For the last 15 years, Guddu Baba has been leading the Ganga Bachao Andolan, awareness campaigns for those who take a dip in River Ganga and for those who live by it and legal battles to ensure that sewerage lines are not discharged into the river.
Guddu baba does not just leave it to payers. He gets his hands dirty so that the Ganga can be clean.
"We live in the country where the Ganga flows. The Ganga is an international river, this is our message. It already has a place in the nine international rivers in this world. It is a sacred river," he says.
Once a college teacher in West Champaran, Guddu Baba moved to Patna to live by the banks of Ganga. Seeing dead bodies being dumped into the river and the faithful taking dips in the same filthy waters, Guddu Baba started pulling out and cremating the dead.

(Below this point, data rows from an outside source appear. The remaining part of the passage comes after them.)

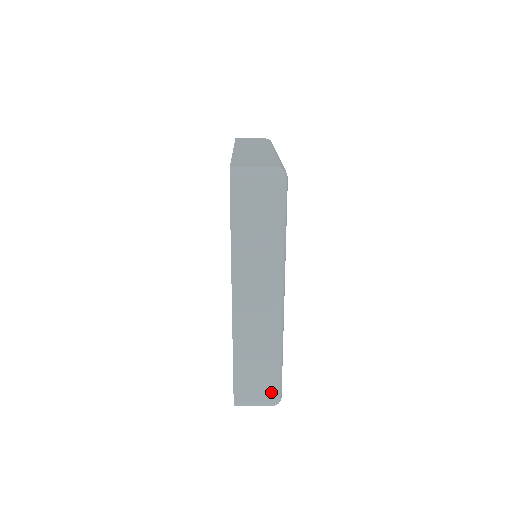
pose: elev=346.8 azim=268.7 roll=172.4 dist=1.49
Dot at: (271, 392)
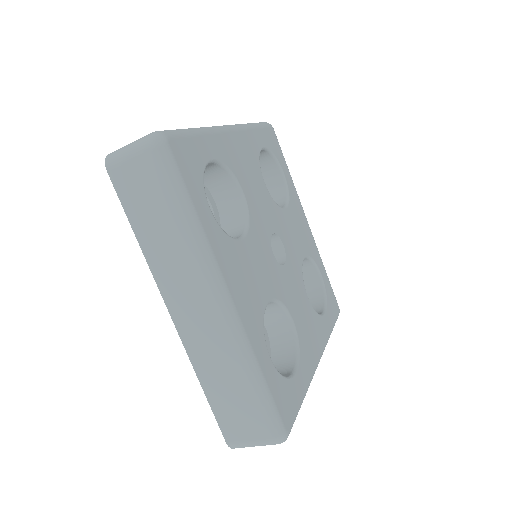
Dot at: occluded
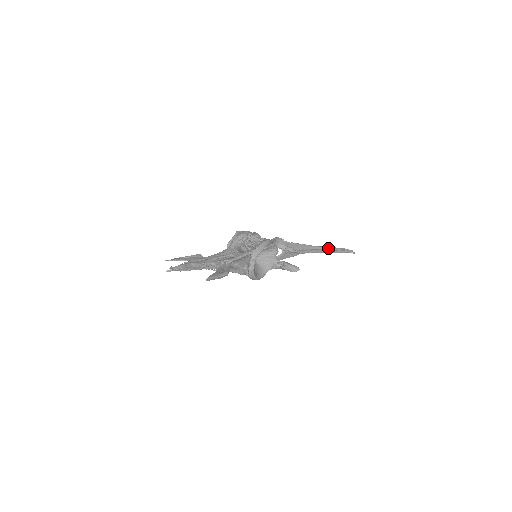
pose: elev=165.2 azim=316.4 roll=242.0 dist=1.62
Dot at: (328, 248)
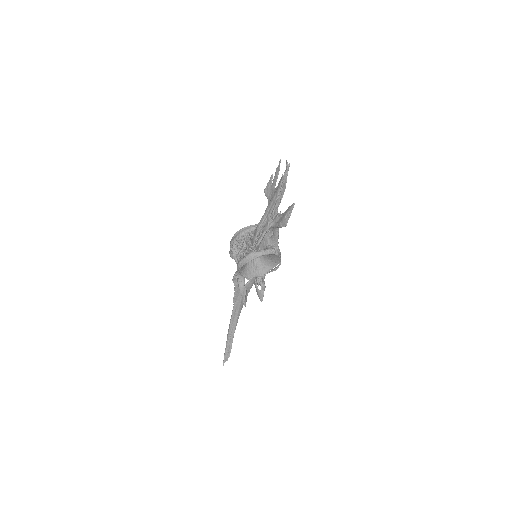
Dot at: occluded
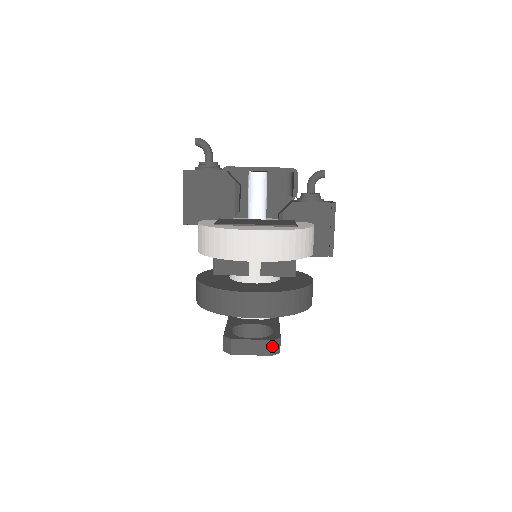
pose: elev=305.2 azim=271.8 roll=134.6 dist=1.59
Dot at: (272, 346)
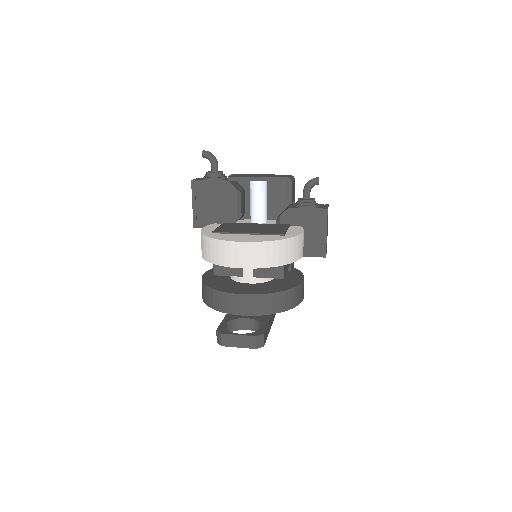
Dot at: (255, 341)
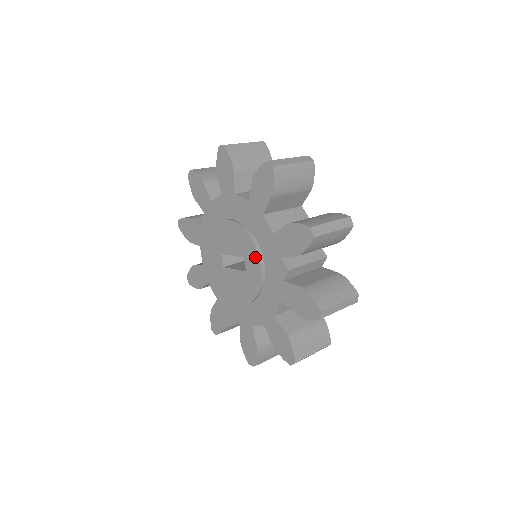
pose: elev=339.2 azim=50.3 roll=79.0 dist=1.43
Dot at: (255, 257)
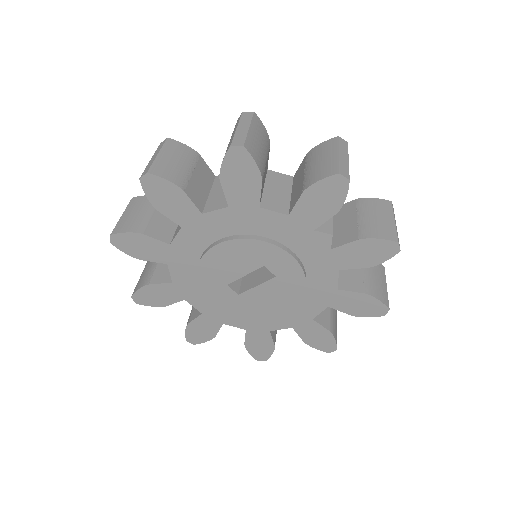
Dot at: (280, 254)
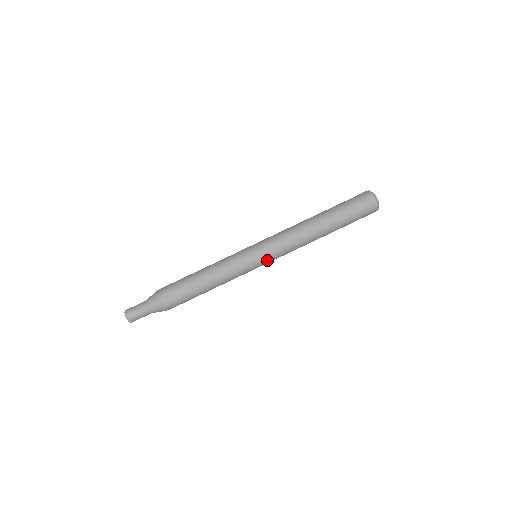
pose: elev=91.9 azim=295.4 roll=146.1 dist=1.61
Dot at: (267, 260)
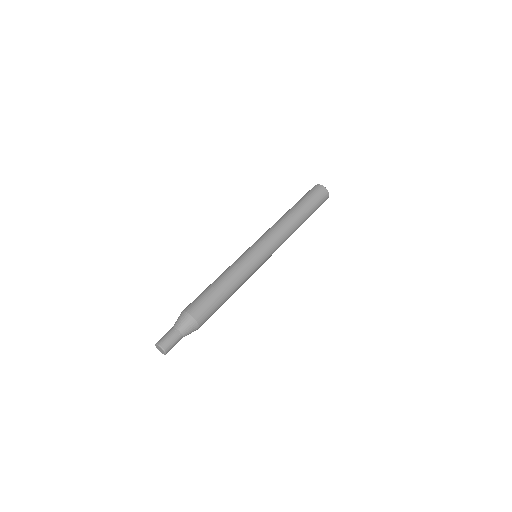
Dot at: (262, 246)
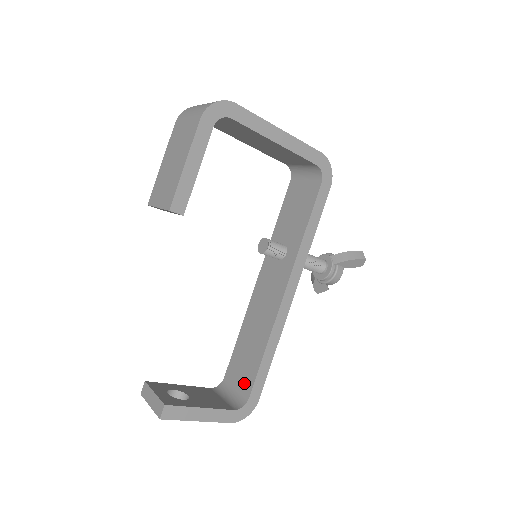
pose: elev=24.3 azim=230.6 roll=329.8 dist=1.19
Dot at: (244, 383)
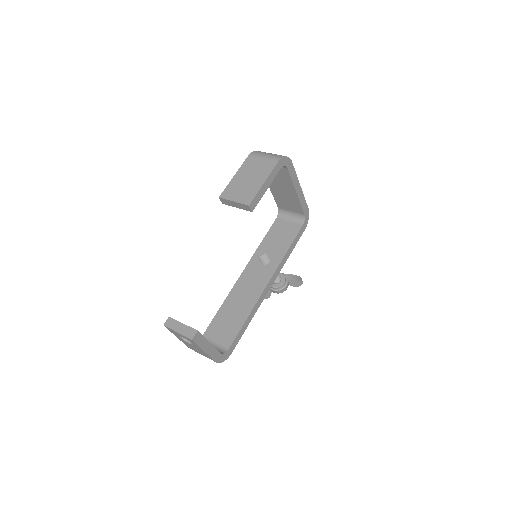
Dot at: (225, 339)
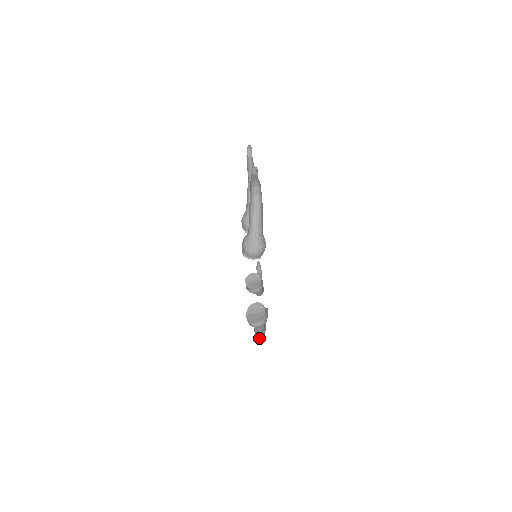
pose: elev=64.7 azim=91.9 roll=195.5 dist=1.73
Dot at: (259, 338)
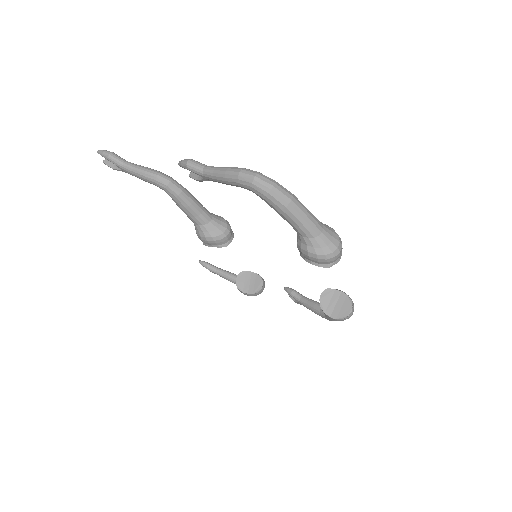
Dot at: occluded
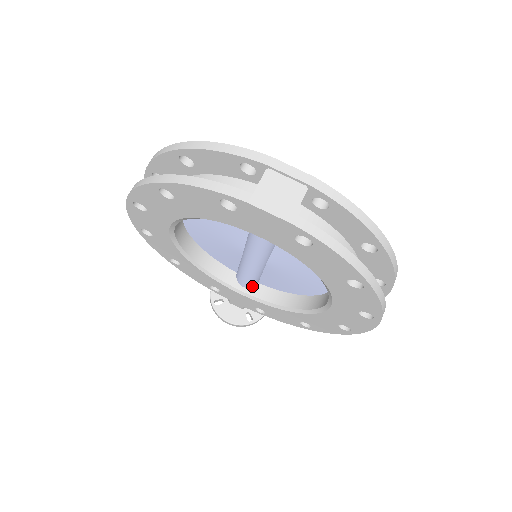
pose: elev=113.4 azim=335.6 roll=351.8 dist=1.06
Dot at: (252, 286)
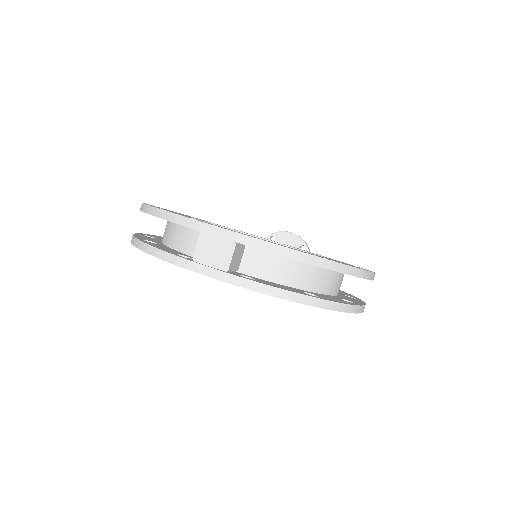
Dot at: occluded
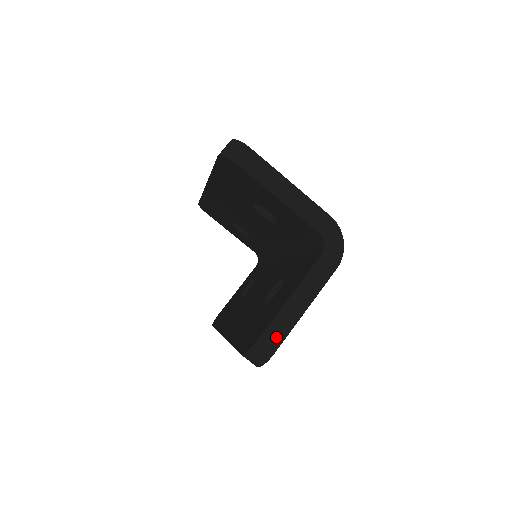
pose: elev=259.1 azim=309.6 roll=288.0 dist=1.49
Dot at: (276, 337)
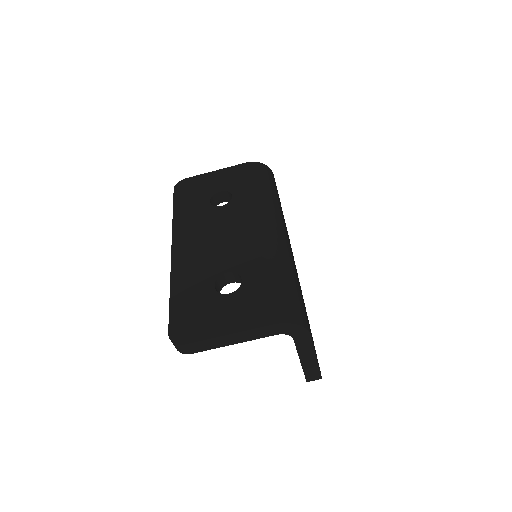
Dot at: (314, 374)
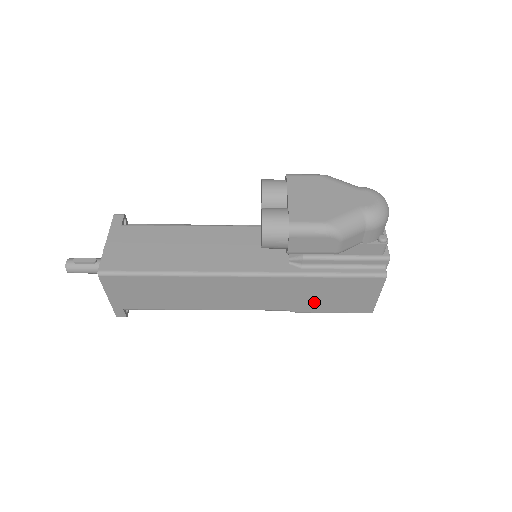
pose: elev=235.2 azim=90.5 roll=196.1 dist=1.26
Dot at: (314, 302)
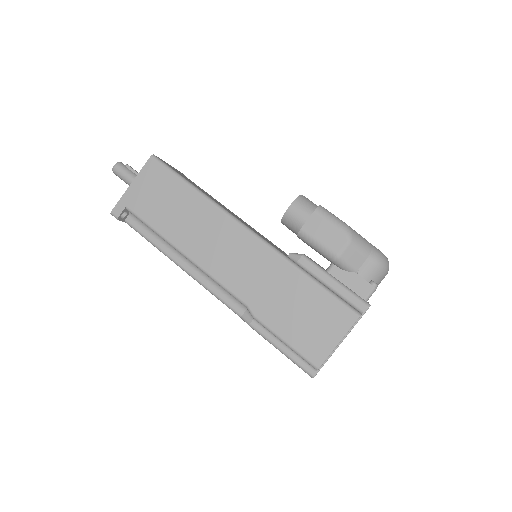
Dot at: (279, 310)
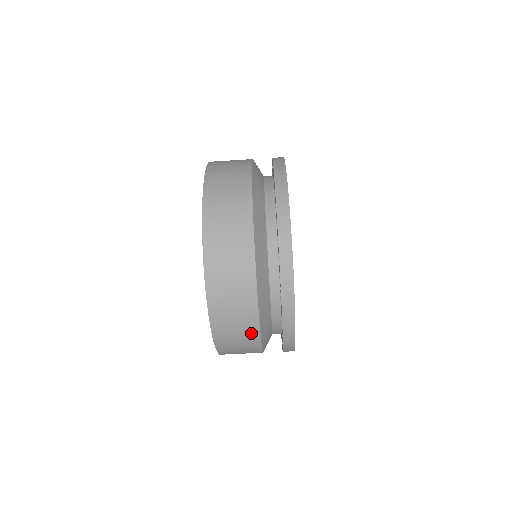
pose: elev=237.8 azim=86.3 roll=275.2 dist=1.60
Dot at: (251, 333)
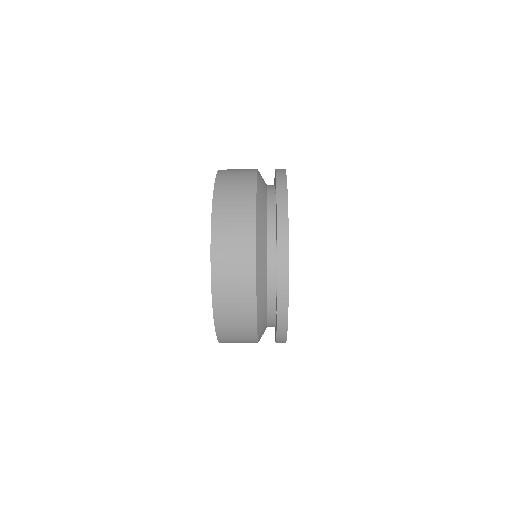
Dot at: occluded
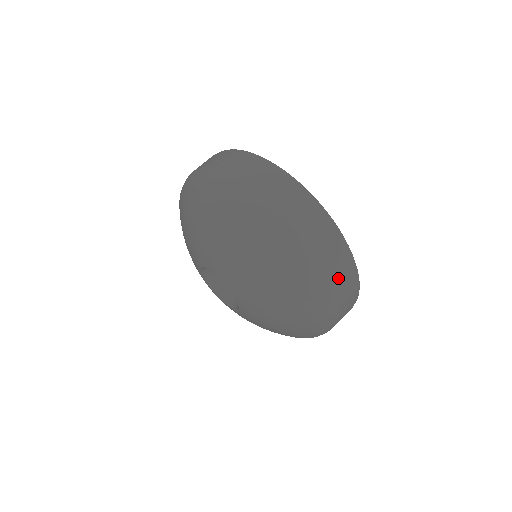
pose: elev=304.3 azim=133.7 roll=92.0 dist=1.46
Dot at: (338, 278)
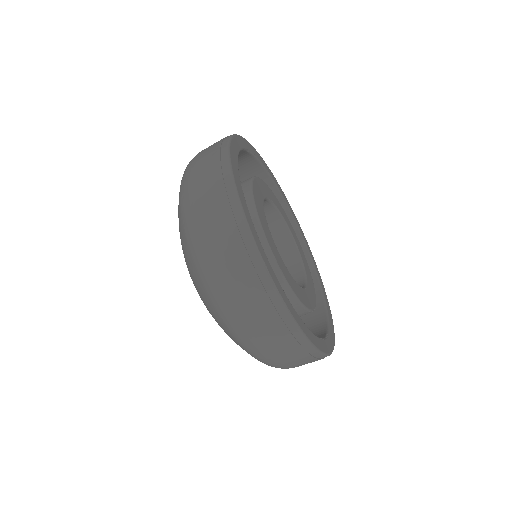
Dot at: (244, 300)
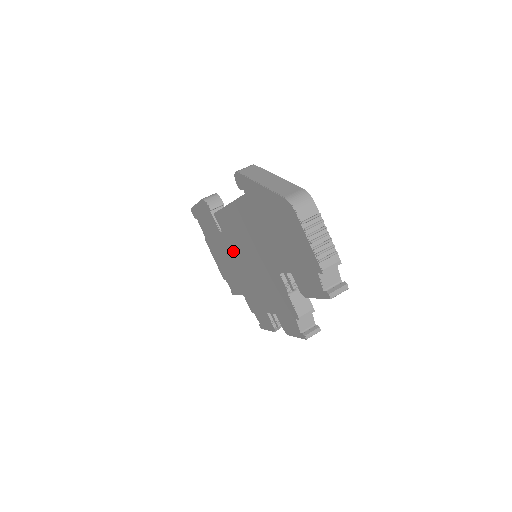
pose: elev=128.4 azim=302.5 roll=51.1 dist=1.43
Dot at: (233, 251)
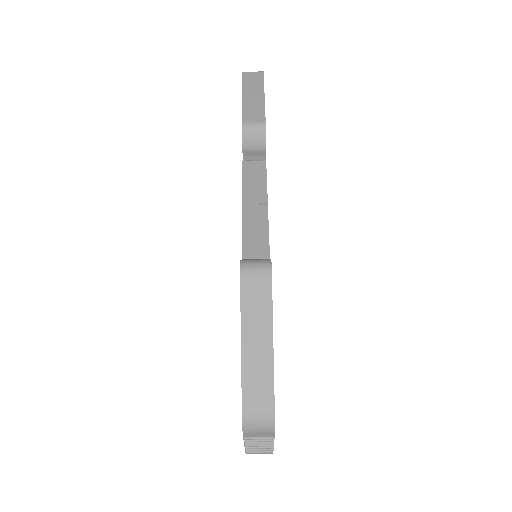
Dot at: occluded
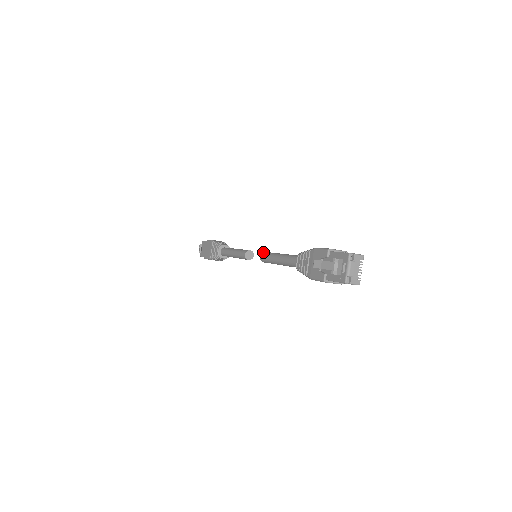
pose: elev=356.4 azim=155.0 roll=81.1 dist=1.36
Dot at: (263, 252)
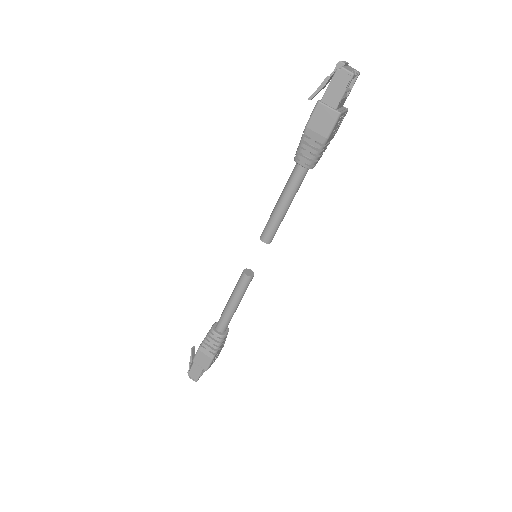
Dot at: occluded
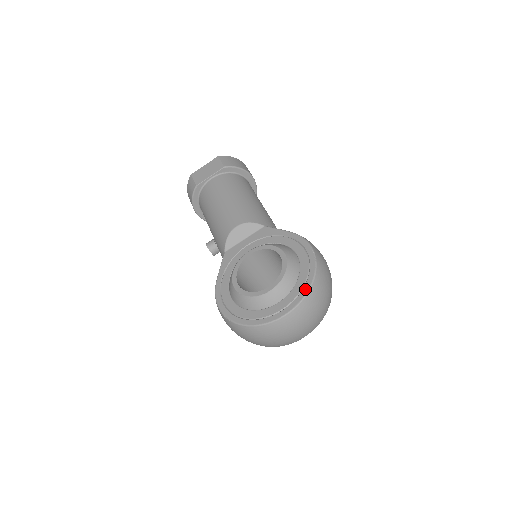
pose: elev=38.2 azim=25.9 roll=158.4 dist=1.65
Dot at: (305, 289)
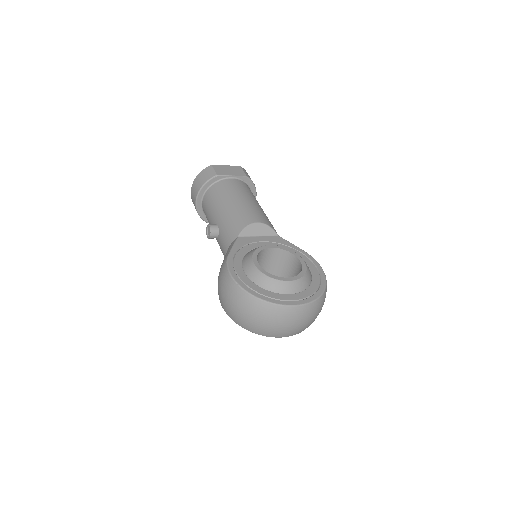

"The Government spends lakhs every year to clean up the river but they don't have the time to put a worker or a cleaner on every bank of the river," says he.
In 1995 Guddu Baba filed a PIL in the Patna High Court asking for the river to made pollution free. The campaign was then taken out to the streets, involving those whose liveihood depended on the river. The result - the Patna Medical College Hospital stopped dumping dead bodies into the river and two of the nine defunct crematoriums are now running.
The job Guddu Baba and his volunteers perform is too disturbing to be shown on the camera - fishing out half burnt bodies and animal carcasses from the river and performing proper cremation rites for them.
This is followed by pravachan (talk) sessions, an awareness exercise through handbills and discourse for those who care to listen.
But Guddu baba knows that more, much more needs to be done.
"The Ganga has been stopped at several places, pollution is increasing. The dam that has been constructed in Uttaranchal has stopped the flow of Ganga," he says.
Call him a one man army, but Guddu baba, is a saint with difference, a saint on a mission.